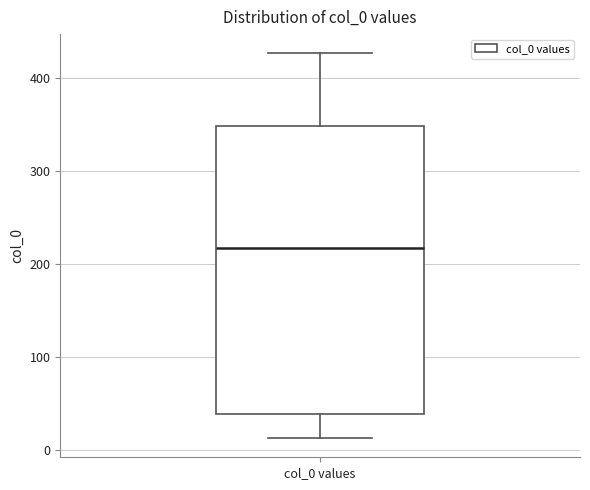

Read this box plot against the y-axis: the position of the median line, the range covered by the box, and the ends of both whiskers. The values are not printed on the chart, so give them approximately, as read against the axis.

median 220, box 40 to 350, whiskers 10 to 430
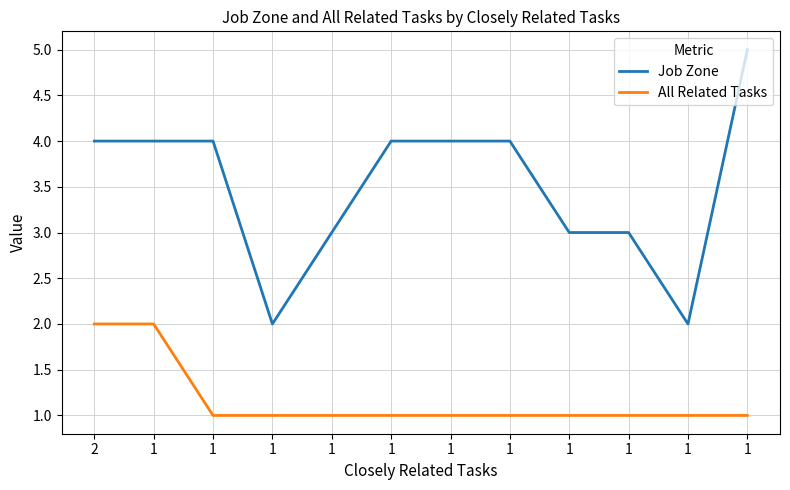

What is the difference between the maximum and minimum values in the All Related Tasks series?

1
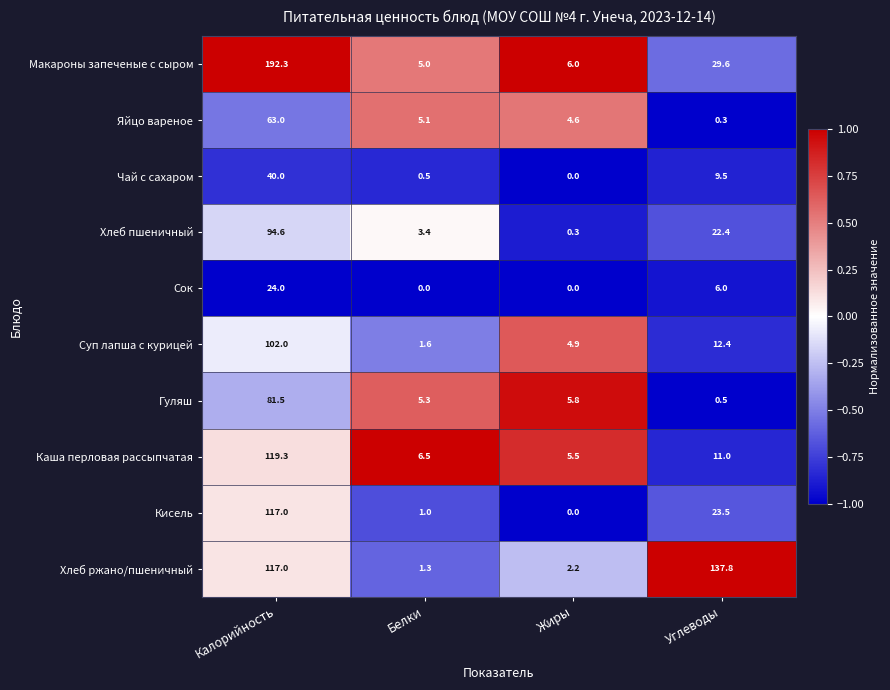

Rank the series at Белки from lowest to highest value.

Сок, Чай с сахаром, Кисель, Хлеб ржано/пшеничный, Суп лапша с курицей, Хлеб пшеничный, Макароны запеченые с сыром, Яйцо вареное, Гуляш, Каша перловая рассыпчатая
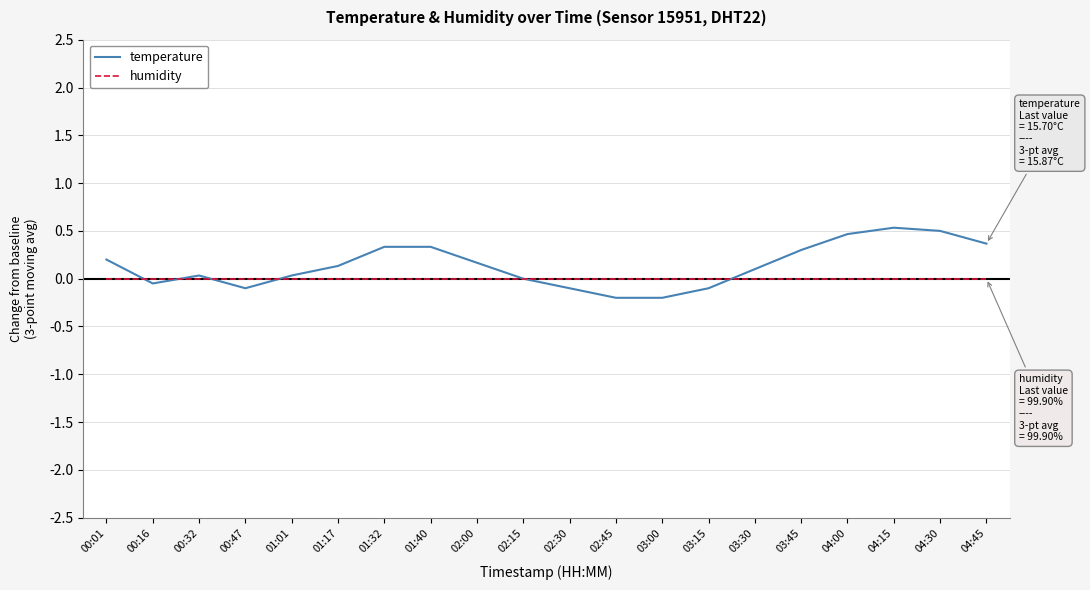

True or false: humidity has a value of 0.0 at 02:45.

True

---

### WHAT TO WORK ON
Write out the text of each entry above word for word, without the pictures.

### SOLVED PROBLEM
Read this box plot against the y-axis: the position of the median line, the range covered by the box, and the ends of both whiskers. The values are not printed on the chart, so give them approximately, as read against the axis.

median 220, box 40 to 350, whiskers 10 to 430

What is the difference between the maximum and minimum values in the All Related Tasks series?

1

Rank the series at Белки from lowest to highest value.

Сок, Чай с сахаром, Кисель, Хлеб ржано/пшеничный, Суп лапша с курицей, Хлеб пшеничный, Макароны запеченые с сыром, Яйцо вареное, Гуляш, Каша перловая рассыпчатая

True or false: humidity has a value of 0.0 at 02:45.

True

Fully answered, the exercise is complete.